The South Korean government will fine New York-listed e-commerce giant Coupang 624.7 billion won following a massive leak of personal customer information and the illegal collection of personal data, the country's privacy watchdog announced Thursday.
The fine equates to roughly 1.4% of Coupang's 45 trillion won revenue in 2025, Reuters reported. The company, which is operationally based in Seoul, generates more than 90% of its total revenue from South Korea.
In addition to the primary fine, Coupang faces a 16.8 million won administrative penalty, corrective orders, and a mandate for public disclosure, South Korea's Personal Information Protection Commission (PIPC) said.
The regulatory body also fined Coupang's logistics subsidiary, Coupang Fulfillment Service, 248 million won for violating data collection and sensitive information usage provisions.
According to the commission, Coupang allowed the personal details of 37.6 million customers to leak due to insufficient basic security management systems, as well as negligence in authentication management and access control.
The platform also illegally collected online activity records of about 11.2 million members through third-party websites and stored them in a database, the commission added.
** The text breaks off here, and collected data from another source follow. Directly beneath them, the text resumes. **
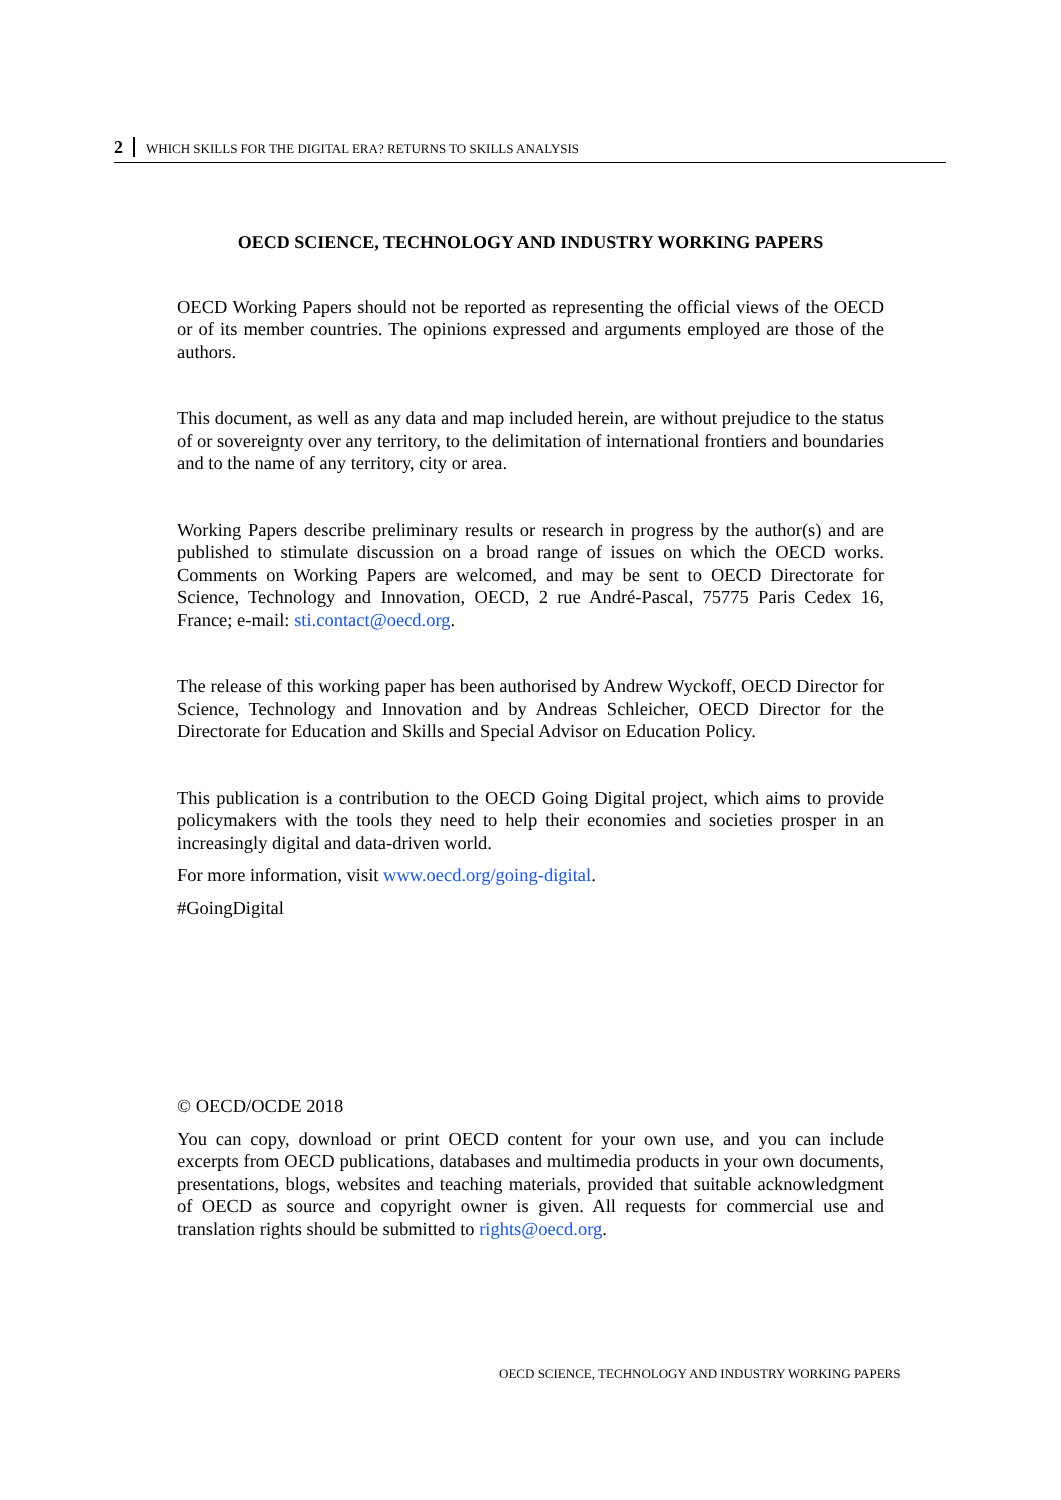2 WHICH SKILLS FOR THE DIGITAL ERA? RETURNS TO SKILLS ANALYSIS
OECD SCIENCE, TECHNOLOGY AND INDUSTRY WORKING PAPERS
OECD Working Papers should not be reported as representing the official views of the OECD or of its member countries. The opinions expressed and arguments employed are those of the authors.
This document, as well as any data and map included herein, are without prejudice to the status of or sovereignty over any territory, to the delimitation of international frontiers and boundaries and to the name of any territory, city or area.
Working Papers describe preliminary results or research in progress by the author(s) and are published to stimulate discussion on a broad range of issues on which the OECD works. Comments on Working Papers are welcomed, and may be sent to OECD Directorate for Science, Technology and Innovation, OECD, 2 rue André-Pascal, 75775 Paris Cedex 16, France; e-mail: sti.contact@oecd.org.
The release of this working paper has been authorised by Andrew Wyckoff, OECD Director for Science, Technology and Innovation and by Andreas Schleicher, OECD Director for the Directorate for Education and Skills and Special Advisor on Education Policy.
This publication is a contribution to the OECD Going Digital project, which aims to provide policymakers with the tools they need to help their economies and societies prosper in an increasingly digital and data-driven world.
For more information, visit www.oecd.org/going-digital.
#GoingDigital
© OECD/OCDE 2018
You can copy, download or print OECD content for your own use, and you can include excerpts from OECD publications, databases and multimedia products in your own documents, presentations, blogs, websites and teaching materials, provided that suitable acknowledgment of OECD as source and copyright owner is given. All requests for commercial use and translation rights should be submitted to rights@oecd.org.
OECD SCIENCE, TECHNOLOGY AND INDUSTRY WORKING PAPERS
Coupang also failed to supervise its advertising partners displaying fraudulent ads, resulting in the illegal collection of records without user consent, according to the regulator.
The regulatory crackdown follows a prior disclosure by South Korea's science ministry that a former employee had stolen a security key to gain access to customer accounts without authorization, Reuters reported separately.
Coupang also failed to detect an unusual surge in traffic to its customer data until a customer flagged it, the newswire said.
The South Korean government had earlier said its probe on Coupang was not related to trade or security concerns and should be dealt with separately from its ongoing talks with Washington.